Render every line of text read from the records below as a Markdown table with the columns "Row" and "Text". Put a sequential row number in the first column and the line in the second. Skip blank lines and leave the pictures out of the answer.

Entries supplied ->
Content starts

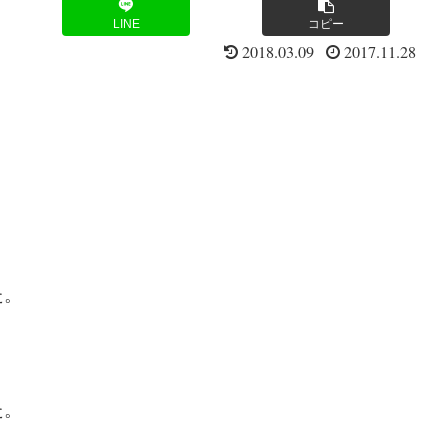
LINE
コピー
2018.03.09
2017.11.28
た。
た。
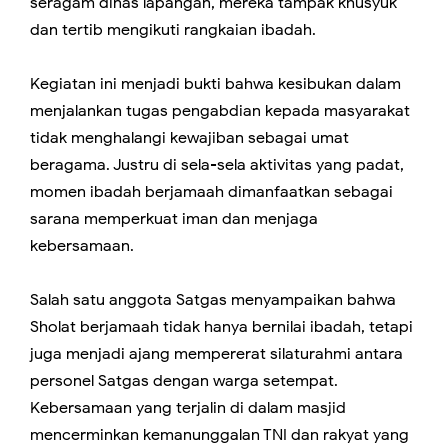
seragam dinas lapangan, mereka tampak khusyuk
dan tertib mengikuti rangkaian ibadah.
Kegiatan ini menjadi bukti bahwa kesibukan dalam
menjalankan tugas pengabdian kepada masyarakat
tidak menghalangi kewajiban sebagai umat
beragama. Justru di sela-sela aktivitas yang padat,
momen ibadah berjamaah dimanfaatkan sebagai
sarana memperkuat iman dan menjaga
kebersamaan.
Salah satu anggota Satgas menyampaikan bahwa
Sholat berjamaah tidak hanya bernilai ibadah, tetapi
juga menjadi ajang mempererat silaturahmi antara
personel Satgas dengan warga setempat.
Kebersamaan yang terjalin di dalam masjid
mencerminkan kemanunggalan TNI dan rakyat yang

Content ends

Response box ->
| Row | Text |
|---|---|
| 1 | LINE |
| 2 | コピー |
| 3 | 2018.03.09 |
| 4 | 2017.11.28 |
| 5 | た。 |
| 6 | た。 |
| 7 | seragam dinas lapangan, mereka tampak khusyuk |
| 8 | dan tertib mengikuti rangkaian ibadah. |
| 9 | Kegiatan ini menjadi bukti bahwa kesibukan dalam |
| 10 | menjalankan tugas pengabdian kepada masyarakat |
| 11 | tidak menghalangi kewajiban sebagai umat |
| 12 | beragama. Justru di sela-sela aktivitas yang padat, |
| 13 | momen ibadah berjamaah dimanfaatkan sebagai |
| 14 | sarana memperkuat iman dan menjaga |
| 15 | kebersamaan. |
| 16 | Salah satu anggota Satgas menyampaikan bahwa |
| 17 | Sholat berjamaah tidak hanya bernilai ibadah, tetapi |
| 18 | juga menjadi ajang mempererat silaturahmi antara |
| 19 | personel Satgas dengan warga setempat. |
| 20 | Kebersamaan yang terjalin di dalam masjid |
| 21 | mencerminkan kemanunggalan TNI dan rakyat yang |